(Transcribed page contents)
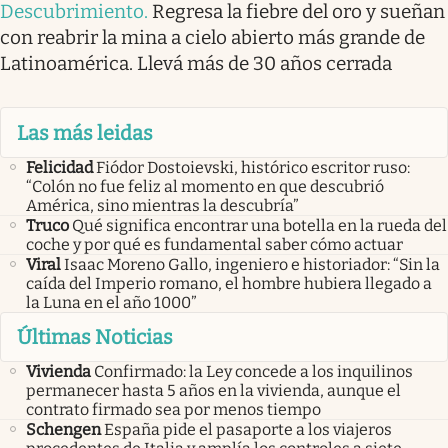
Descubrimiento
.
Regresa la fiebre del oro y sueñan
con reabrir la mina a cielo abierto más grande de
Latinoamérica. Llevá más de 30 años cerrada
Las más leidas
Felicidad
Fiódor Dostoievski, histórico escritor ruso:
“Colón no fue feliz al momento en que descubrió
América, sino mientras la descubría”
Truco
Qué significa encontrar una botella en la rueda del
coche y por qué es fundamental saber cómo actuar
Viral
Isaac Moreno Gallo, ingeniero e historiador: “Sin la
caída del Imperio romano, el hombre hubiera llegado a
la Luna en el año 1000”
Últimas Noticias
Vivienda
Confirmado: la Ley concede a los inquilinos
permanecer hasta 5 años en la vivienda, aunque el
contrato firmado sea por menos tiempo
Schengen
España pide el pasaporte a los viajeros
--
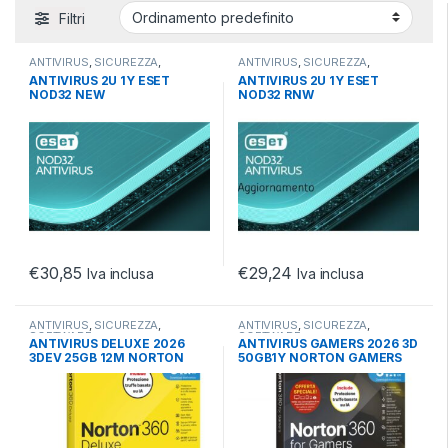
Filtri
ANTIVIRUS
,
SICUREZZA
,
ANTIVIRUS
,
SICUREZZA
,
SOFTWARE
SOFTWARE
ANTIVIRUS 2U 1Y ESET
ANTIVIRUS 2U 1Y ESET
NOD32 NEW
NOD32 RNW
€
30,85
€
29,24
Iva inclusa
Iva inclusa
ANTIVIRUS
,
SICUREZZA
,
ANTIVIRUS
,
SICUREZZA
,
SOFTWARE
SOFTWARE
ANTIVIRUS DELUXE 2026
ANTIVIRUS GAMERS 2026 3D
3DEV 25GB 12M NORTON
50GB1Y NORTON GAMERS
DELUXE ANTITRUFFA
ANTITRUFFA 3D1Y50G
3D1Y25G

THE TASK |
Extract from the data every line where "años" shows up.

SOLUTION TO THE EXERCISE |
Latinoamérica. Llevá más de 30 años cerrada
permanecer hasta 5 años en la vivienda, aunque el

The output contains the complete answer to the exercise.